**Request**
Nothing but the pictures should be left out when the entries below are duplicated.

**Data for review**
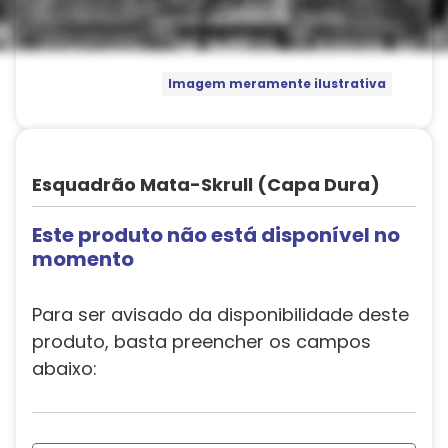
Imagem meramente ilustrativa
Esquadrão Mata-Skrull (Capa Dura)
Este produto não está disponível no
momento
Para ser avisado da disponibilidade deste
produto, basta preencher os campos
abaixo:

**Task result**
Imagem meramente ilustrativa
Esquadrão Mata-Skrull (Capa Dura)
Este produto não está disponível no
momento
Para ser avisado da disponibilidade deste
produto, basta preencher os campos
abaixo:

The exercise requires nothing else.